The particles in aluminium flame spraying build a micro porous coating on the work piece that has been pre-treated by sand blasting SA3 according to DIN 55928 part 4 which have equally good corrosion protection features as coating achieved by spray zinc plating and hot-dip galvanising. The surface becomes very absorbent through aluminising and can be additionally sealed as described below.
Recommended minimum strengths according to DIN EN 22063:1993 are 100 µm to 250 µm in aluminising. These can be made stronger at the request of the client. The raw materials for aluminium flame spraying are specified according to DIN EN ISO 14919 Tab.5.
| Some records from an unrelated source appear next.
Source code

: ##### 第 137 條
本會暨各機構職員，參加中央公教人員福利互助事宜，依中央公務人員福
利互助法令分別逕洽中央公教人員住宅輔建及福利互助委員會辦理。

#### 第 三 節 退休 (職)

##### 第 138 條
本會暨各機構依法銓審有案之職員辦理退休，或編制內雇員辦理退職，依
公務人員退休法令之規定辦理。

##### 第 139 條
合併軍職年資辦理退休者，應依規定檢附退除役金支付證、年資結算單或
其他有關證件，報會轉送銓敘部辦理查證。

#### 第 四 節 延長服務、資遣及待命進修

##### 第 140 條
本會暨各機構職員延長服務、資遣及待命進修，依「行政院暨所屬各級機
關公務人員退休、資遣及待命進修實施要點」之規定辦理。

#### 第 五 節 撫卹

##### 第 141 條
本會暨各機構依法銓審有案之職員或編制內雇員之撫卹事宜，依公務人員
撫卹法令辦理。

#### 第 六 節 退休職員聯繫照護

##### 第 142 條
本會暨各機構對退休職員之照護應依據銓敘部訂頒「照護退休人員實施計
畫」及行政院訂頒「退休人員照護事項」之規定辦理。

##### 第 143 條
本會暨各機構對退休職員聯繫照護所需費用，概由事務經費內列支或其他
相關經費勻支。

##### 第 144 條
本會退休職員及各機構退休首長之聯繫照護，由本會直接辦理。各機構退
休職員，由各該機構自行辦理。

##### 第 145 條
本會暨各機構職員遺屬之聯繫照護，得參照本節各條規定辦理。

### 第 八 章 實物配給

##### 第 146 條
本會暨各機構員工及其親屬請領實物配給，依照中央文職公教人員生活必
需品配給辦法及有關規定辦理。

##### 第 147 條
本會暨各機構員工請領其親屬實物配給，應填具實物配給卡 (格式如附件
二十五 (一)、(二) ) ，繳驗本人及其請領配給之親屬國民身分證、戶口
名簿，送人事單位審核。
Aluminium flame spraying generates smoke and dust and therefore the work should be carried out by qualified, certified staff to guarantee environmental and employment protection in compliance with DVS2314.
The corrosion level in aluminised coating is GOOD in acid media of pH4 – pH9 and can be applied in dry atmospheres up to 600°C. For values of pH7-pH12 and temperatures up to 250°C spray galvanising should be avoided. In maritime and sea water environments the raw material AlMg5 can be added to aluminium spraying, which shows clearly lower corrosive erosion ratios than pure aluminium. In addition, that AlMg5 is also harder and easier to process and polish mechanically.
A coating by aluminium flame spraying is a high quality base coat. If a long corrosion protection with constant water penetration or atmospherical exposure is required through aluminium spraying the surface - also called duplex systems - can also be coated with PVC, Acrylate, Epoxy and Polyurethane resin. The additional coat should be applied immediately after the cooling of the element, to avoid an oxidic and salty residue on the aluminium surface.
The advantage of aluminium flame spraying (ca. 60°C) also in comparison with hot-dip galvanising (at ca.450°C) is that the thermal exposure of the work piece can be disregarded and deformations can be excluded in large surfaces too. The disadvantage is that hollow spaces or difficult accessible places (recipients, undercuts, inner pipes etc.) cannot be treated with aluminising.